Aunque los juicios contra los Jemeres pretenden ser una especie de catarsis colectiva, en este paupérrimo país del Sureste Asiático siguen conviviendo víctimas y verdugos. Raro es el camboyano que no perdió a cinco, diez, quince o veinte familiares durante aquella época . Y raro es el funcionario de la Administración o político que, como el primer ministro Hun Sen, no formó parte de Angkar, como se conocía en el idioma jemer a la Organización dirigida por Pol Pot.
Auspiciado por la comunidad internacional, el proceso judicial contra los Jemeres Rojos llega tarde e incompleto, pero sigue levantando ampollas en la sociedad camboyana.
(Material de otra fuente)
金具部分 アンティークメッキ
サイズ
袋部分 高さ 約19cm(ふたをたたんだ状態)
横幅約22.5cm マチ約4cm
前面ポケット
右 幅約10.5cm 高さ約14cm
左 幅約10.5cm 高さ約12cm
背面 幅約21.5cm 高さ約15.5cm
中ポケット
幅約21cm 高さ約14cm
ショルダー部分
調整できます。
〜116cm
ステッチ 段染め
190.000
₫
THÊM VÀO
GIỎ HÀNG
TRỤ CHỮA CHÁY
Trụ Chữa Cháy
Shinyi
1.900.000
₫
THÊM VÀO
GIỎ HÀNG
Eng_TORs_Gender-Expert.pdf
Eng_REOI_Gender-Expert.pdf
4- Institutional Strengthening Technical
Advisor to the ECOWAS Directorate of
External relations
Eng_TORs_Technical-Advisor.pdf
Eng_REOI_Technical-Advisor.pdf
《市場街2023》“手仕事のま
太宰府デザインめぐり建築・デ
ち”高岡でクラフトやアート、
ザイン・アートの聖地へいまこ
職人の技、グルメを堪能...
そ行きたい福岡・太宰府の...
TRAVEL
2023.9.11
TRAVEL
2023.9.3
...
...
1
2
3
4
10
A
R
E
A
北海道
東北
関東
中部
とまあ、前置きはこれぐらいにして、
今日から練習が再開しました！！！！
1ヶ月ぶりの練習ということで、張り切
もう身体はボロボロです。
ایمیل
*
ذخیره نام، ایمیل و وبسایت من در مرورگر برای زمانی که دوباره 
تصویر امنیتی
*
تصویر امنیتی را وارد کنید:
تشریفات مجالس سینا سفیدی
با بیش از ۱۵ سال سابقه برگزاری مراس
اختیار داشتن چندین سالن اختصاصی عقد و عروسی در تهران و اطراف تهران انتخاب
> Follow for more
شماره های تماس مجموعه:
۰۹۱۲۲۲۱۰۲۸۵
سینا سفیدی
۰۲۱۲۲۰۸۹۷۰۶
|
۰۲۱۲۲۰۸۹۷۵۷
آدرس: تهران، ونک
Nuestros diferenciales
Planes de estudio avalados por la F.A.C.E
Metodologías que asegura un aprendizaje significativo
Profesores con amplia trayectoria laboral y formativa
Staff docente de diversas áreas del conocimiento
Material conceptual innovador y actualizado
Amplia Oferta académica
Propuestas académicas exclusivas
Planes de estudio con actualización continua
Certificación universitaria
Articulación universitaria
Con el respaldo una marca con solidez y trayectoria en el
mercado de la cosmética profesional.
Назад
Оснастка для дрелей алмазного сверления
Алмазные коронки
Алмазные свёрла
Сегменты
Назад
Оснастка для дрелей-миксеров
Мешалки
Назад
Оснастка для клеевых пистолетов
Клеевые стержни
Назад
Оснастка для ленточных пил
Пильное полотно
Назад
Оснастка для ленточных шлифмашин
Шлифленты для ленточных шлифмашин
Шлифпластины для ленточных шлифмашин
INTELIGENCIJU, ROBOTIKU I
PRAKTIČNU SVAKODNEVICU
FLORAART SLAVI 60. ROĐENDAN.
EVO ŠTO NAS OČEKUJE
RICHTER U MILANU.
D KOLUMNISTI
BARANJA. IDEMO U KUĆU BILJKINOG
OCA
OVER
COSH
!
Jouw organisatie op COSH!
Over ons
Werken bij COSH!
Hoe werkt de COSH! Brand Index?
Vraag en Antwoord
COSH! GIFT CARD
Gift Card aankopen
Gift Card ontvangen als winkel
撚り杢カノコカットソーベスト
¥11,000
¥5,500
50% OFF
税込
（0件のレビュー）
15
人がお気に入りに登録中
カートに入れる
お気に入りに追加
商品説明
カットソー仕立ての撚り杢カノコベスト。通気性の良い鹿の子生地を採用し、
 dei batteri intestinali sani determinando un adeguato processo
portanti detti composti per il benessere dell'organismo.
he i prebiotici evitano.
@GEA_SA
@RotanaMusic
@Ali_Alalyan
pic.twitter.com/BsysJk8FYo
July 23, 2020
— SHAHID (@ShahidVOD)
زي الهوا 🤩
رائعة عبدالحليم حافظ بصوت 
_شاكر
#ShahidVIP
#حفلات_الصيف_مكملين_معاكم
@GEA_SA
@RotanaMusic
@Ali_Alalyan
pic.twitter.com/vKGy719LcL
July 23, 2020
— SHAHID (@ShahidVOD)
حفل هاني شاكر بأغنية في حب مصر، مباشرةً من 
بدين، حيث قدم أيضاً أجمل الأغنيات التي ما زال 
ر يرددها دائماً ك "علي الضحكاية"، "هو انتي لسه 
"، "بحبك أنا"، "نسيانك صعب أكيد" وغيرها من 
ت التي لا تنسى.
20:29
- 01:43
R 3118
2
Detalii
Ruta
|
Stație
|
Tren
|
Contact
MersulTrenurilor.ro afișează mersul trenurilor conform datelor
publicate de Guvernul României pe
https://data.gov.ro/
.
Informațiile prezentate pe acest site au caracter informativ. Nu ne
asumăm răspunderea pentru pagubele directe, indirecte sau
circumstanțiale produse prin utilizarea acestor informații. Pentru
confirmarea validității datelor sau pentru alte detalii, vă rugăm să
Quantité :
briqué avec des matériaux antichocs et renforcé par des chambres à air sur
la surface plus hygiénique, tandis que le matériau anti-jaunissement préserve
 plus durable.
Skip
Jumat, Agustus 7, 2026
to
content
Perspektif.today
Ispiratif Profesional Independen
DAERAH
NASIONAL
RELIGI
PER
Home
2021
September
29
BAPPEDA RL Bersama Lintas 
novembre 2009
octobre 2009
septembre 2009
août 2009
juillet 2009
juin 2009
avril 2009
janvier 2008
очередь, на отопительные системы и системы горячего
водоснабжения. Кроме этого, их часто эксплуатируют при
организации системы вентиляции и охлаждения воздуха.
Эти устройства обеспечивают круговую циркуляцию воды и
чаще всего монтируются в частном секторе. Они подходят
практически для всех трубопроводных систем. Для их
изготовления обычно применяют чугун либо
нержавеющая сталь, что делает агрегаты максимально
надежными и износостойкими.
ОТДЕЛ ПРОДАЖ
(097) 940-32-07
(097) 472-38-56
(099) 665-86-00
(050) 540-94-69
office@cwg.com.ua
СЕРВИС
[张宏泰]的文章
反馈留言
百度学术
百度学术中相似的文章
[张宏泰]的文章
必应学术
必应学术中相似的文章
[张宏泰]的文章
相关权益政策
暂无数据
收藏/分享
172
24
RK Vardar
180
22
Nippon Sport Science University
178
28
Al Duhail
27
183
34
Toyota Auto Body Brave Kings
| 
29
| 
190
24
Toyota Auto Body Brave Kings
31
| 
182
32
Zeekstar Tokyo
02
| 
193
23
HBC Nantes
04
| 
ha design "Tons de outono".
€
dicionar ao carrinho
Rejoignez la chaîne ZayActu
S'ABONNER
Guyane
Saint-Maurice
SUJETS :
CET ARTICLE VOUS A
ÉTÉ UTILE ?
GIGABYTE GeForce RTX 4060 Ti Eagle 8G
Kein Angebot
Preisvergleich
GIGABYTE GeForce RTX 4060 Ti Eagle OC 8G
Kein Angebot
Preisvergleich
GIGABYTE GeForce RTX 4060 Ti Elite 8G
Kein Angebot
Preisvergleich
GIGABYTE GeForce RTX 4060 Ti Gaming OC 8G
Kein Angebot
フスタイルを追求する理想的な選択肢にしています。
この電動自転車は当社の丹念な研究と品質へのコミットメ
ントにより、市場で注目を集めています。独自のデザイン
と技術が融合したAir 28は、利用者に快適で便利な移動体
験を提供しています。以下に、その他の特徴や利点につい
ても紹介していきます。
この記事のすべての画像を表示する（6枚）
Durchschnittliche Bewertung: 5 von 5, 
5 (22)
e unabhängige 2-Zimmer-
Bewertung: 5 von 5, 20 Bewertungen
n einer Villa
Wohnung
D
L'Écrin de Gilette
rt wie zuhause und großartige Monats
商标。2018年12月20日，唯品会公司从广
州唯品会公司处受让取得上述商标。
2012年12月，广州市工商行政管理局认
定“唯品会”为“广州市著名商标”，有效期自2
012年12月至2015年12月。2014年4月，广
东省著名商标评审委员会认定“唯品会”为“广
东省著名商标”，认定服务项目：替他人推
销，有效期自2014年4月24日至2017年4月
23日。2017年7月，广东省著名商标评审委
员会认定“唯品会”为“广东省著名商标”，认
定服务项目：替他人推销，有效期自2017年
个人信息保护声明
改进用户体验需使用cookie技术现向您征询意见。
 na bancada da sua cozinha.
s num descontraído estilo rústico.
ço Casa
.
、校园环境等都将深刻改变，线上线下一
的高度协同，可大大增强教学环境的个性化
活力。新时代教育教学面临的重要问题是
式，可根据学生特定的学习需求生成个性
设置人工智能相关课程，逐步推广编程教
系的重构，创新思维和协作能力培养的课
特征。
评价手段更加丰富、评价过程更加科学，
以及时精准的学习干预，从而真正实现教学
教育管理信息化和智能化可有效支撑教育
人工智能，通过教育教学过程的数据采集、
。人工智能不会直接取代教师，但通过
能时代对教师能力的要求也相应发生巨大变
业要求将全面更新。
Sobre todo cuando los familiares de las víctimas contemplan espantados los polémicos casos de corrupción que han salpicado al tribunal, en el que la ONU ha gastado más de 100 millones de euros desde 2006.
Hace 32 años, y con la ayuda de los desertores camboyanos, el Ejército vietnamita invadió el país y derribó a los Jemeres Rojos, responsables de uno de los mayores exterminios del siglo XX junto al Holocausto nazi y los “gulags” de la extinta Unión Soviética. En su desquiciado intento por crear una nueva sociedad agraria sin clases, los iluminados secuaces de Pol Pot despoblaron las ciudades , recluyeron a sus habitantes en campos de trabajo, separaron a las familias, abolieron la propiedad privada, prohibieron la religión, aislaron al país, cerraron los bancos, quemaron el dinero, suprimieron la educación, eliminaron los mercados, clausuraron los hospitales, anularon la individualidad del ser humano y liquidaron sin piedad todo aquel que consideraban su enemigo.
En el paranoico estado de terror impuesto por los Jemeres, el “enemigo” lo formaban los miembros de la afrancesada clase urbana que, a su juicio, tenían explotados las paupérrimos campesinos. Al principio, la represión golpeó a los ricos, intelectuales, técnicos, maestros, funcionarios, oficinistas e incluso a aquellos que hablaban algún idioma extranjero o que, por razones tan peregrinas como tener gafas, parecían un poco más ilustrados que los demás. Pero pronto afectó a todos por igual en su plan por formar una “nueva sociedad”, un locura ideada por revolucionarios comunistas y inspirados por Mao Zedong y guerrilleros anticolonialistas procedentes de familias acomodadas que, paradójicamente, habían estudiado en la Sorbona de París.